Сербин и Туровский покраснели и отвернулись. Туровский отвернулся от Сербина, Сербин отвернулся от Кульчицкого, Кульчицкий отвернулся от Катри Кросс.
Впрочем, Кульчицкий тут же, первым, стал искать выход из неловкого положения.
— Ах да! — вспомнил он. — Америка объявила войну Германии. Слышали?
— Теперь немцу не поздоровится! — охотно откликнулся Кашин. Присутствие девушки смущало его при любых обстоятельствах. — Еще две недели, и мы победим.
— Как же! — Пиркес захохотал коротко и неловко. — Вчера на речке Стоход немцы разбили и взяли в плен нашу сорокатысячную армию.
— А Временное правительство, — прокашлялся Теменко, — издало воззвание насчет права поляков на самоопределение и о создании отдельного польского государства. Ей-богу!
— И в гимназиях Киевского округа разрешено преподавание на украинском языке, а также введено украиноведение. — Это прошептал Туровский.
— Одни воззвания! — подал реплику Потапчук, сердито разглядывая Катрин профиль. — К крестьянам тоже обратились с воззванием, чтобы они не трогали помещичьей земли, а кто тронет, того под суд. Не дадут крестьянам земли министры-помещики.
— Пускай не будут дураками! — рассердился Зилов, — и не слушают воззваний. Вот рабочие явочным порядком устанавливают восьмичасовой день. — Зилова злило, что присутствие Катри его стесняет.
— Ей-богу! — Молчаливый Теменко чувствовал острую потребность скрыть свое замешательство в болтовне. — В Виннице уже формируются специальные польские легионы.
— Да что ты говоришь? А какая же у них будет форма?
Бронька Кульчицкий вспомнил, что он католик, значит вроде бы поляк. Конечно, сейчас, пока не окончится война, он не собирался вступать в польский легион, однако осведомиться на всякий случай не мешало. А что, если форма у польских легионеров и в самом деле будет красивая и эффектная? Какие-нибудь там кунтуши, ментики, позументы?!

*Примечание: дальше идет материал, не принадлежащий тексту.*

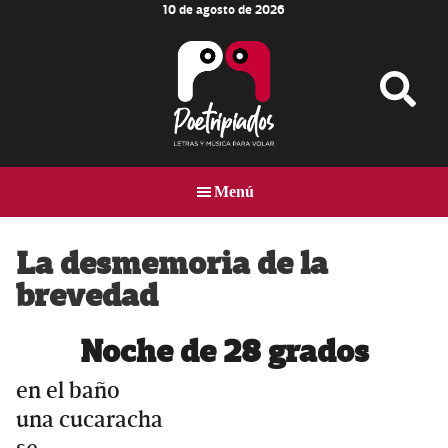
10 de agosto de 2026
Skip
Skip
Skip
to
to
to
main
primary
footer
content
sidebar
Poetripiados
LETRAS
Y
Menú
MÚSICA
PARA
VOLAR
La desmemoria de la
brevedad
Noche de 28 grados
en el baño
una cucaracha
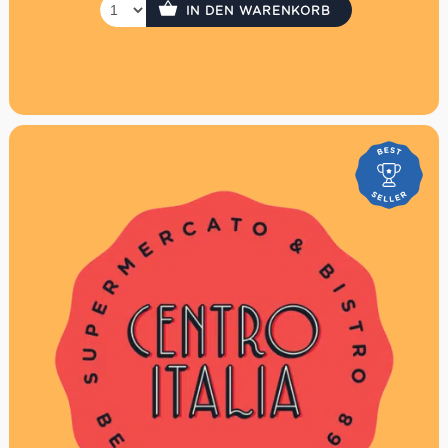
Der Gutschein wird per Einschreiben versendet. Es
IN DEN WARENKORB
fallen daher Versandkosten in Höhe von 3,30€ an.
P.S. Hast Du es eilig? Kaufe den Gutschein direkt hier in
unserem Online Shop, dann hast Du ihn sofort!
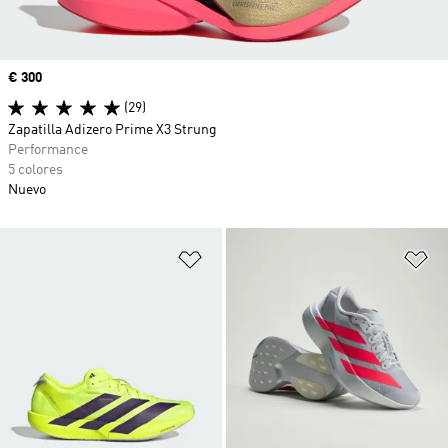
Precio
€ 300
(29)
Zapatilla Adizero Prime X3 Strung
Performance
5 colores
Nuevo
Añadir a la lista de deseos
Añ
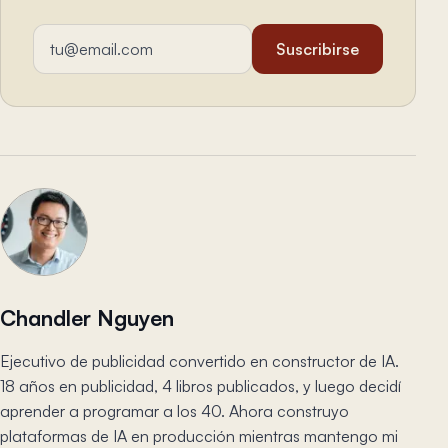
Dirección de email
Suscribirse
Chandler Nguyen
Ejecutivo de publicidad convertido en constructor de IA.
18 años en publicidad, 4 libros publicados, y luego decidí
aprender a programar a los 40. Ahora construyo
plataformas de IA en producción mientras mantengo mi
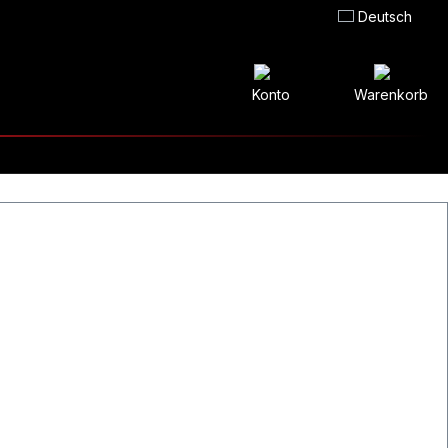
Deutsch
Konto
Warenkorb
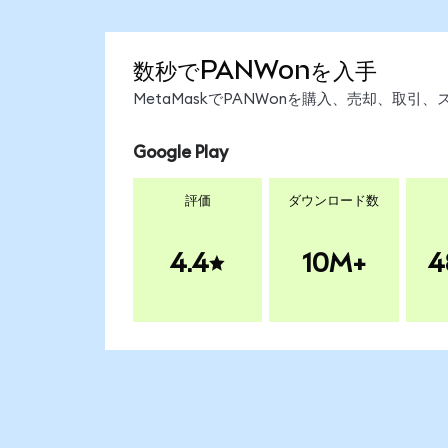
数秒でPANWonを入手
MetaMaskでPANWonを購入、売却、取
Google Play
評価
ダウンロード数
4.4
10M+
4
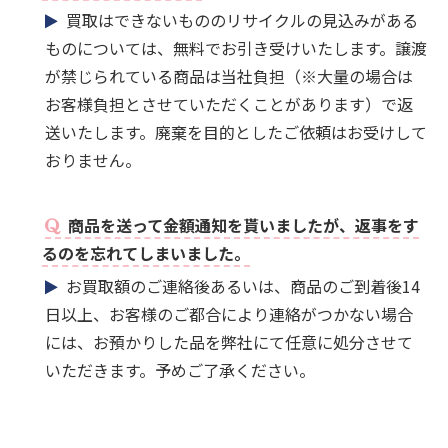
買取はできないもののリサイクルの見込みがある
ものについては、無料でお引き受けいたします。譲渡
が禁じられている商品は当社負担（※大量の場合は
お客様負担とさせていただくことがあります）で返
送いたします。廃棄を目的としたご依頼はお受けして
おりません。
商品を送って金額通知を貰いましたが、返事をす
るのを忘れてしまいました。
お買取額のご連絡後あるいは、商品のご到着後14
日以上、お客様のご都合により連絡がつかない場合
には、お預かりした品を弊社にて任意に処分させて
いただきます。予めご了承ください。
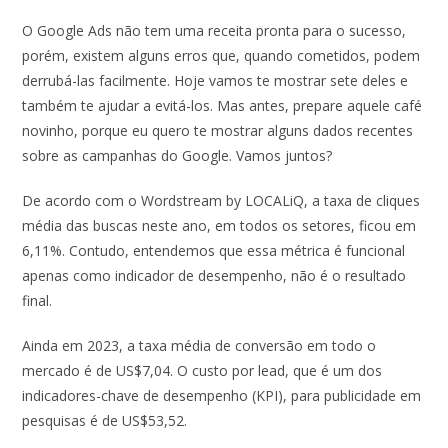
O Google Ads não tem
uma receita pronta para o sucesso,
porém, existem alguns erros que, quando cometidos, podem
derrubá-las facilmente. Hoje vamos te mostrar sete deles e
também te ajudar a evitá-los. Mas antes, prepare aquele café
novinho, porque eu quero te mostrar alguns dados recentes
sobre as campanhas do Google. Vamos juntos?
De acordo com o Wordstream by LOCALiQ, a taxa de cliques
média das buscas neste ano, em todos os setores, ficou em
6,11%. Contudo, entendemos que essa métrica é funcional
apenas como indicador de desempenho, não é o resultado
final.
Ainda em 2023, a taxa média de conversão em todo o
mercado é de US$7,04. O custo por lead, que é um dos
indicadores-chave de desempenho (KPI), para publicidade em
pesquisas é de US$53,52.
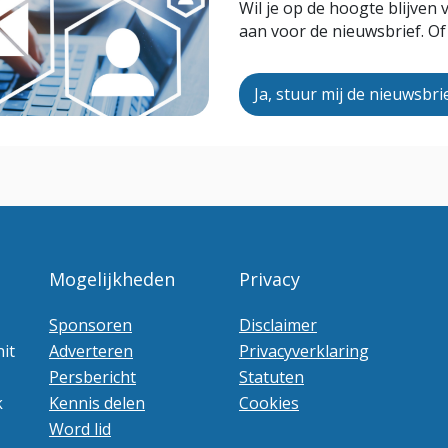
Wil je op de hoogte blijven
aan voor de nieuwsbrief. Of
Ja, stuur mij de nieuwsbri
Mogelijkheden
Privacy
Sponsoren
Disclaimer
it
Adverteren
Privacyverklaring
Persbericht
Statuten
k
Kennis delen
Cookies
Word lid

Мы помолчали, искоса посматривая на Катрю. Катря шла, склонив голову, ни на кого не глядя, ни о чем не спрашивая. Губы ее были сжаты, красная роза покачивалась в петлице… Мирель лежала навзничь, равнодушно щуря черные глаза на небосвод.
Сербин чуть повернулся и сказал так, чтобы Катря непременно услышала:
— По всем городам организуются союзы учащихся средних учебных заведений. Мы организуем такой союз и у нас…
Тогда наконец Туровский отважился и обратился прямо к Катре:
— Вы вступите в наш союз, Катря?
Он спросил это даже несколько развязно. Надо ж было как-то скрыть свое смущение.
Катря искоса глянула на него.
— А Кульчицкий, — прошептала она, — тоже будет там?..
У Туровского перехватило дыхание. Кульчицкий? Так значит — Кульчицкий? А как же Сербин? Что за черт?..
— Ну да… а как же… — теряя почву под ногами, пробормотал он. — Все… все… войдем.
— Тогда я не войду! — сказала Катря и отвернулась.
Сердце Сербина, кажется, вдруг разорвалось. Во всяком случае, оно резко стукнуло и перестало существовать совсем. Впрочем, через несколько секунд оно, наоборот, заколотилось весело и сильно. Милая Катря!
Зилов шел как раз рядом с Катрей. Отвернувшись от Туровского, Катря взглянула на него. Он встретил ее взволнованным и серьезным взглядом.
— А к нам? — прошептал он, — пойдете, Катря? Козубенко организует рабочий юношеский союз. Кульчицкого мы не примем.
— Пойду! — ответила Катря. — Только я ведь не работница.
— Это не важно. Мы учимся, но родители наши рабочие!
На кладбище уже ждала готовая могила. Мы сняли гроб с катафалка и поставили на рыхлую землю. Пиркес подошел и встал рядом. Мы сгрудились вокруг.
Шая говорил долго и скорбно. Он рассказал нам о жизни Мирели — рассказал так, словно она стояла у него перед глазами. Он говорил о маленьком местечке на границе Польши и Белоруссии, о часовщике и его четвертой дочке. Он рассказал, что это был двадцать пятый часовщик в местечке, где и часов-то было всего двадцать четыре. Он рассказал о детстве маленькой Мирели, как росла она среди паршивых котят и дохлых собак. Там она обрела свой юмор и веселый характер, который не могли одолеть ни смерть отца, ни трахома братьев, ни даже война, беженство, голод. Шая говорил о том, что дальше так жить нельзя. Такую жизнь надо выкрасить, приделать к ней ручку — и выбросить. Жизнь надо создать новую, совсем новую — без приточек, подшивок и новых заплат на старые дыры, как на наших перелицованных штанах.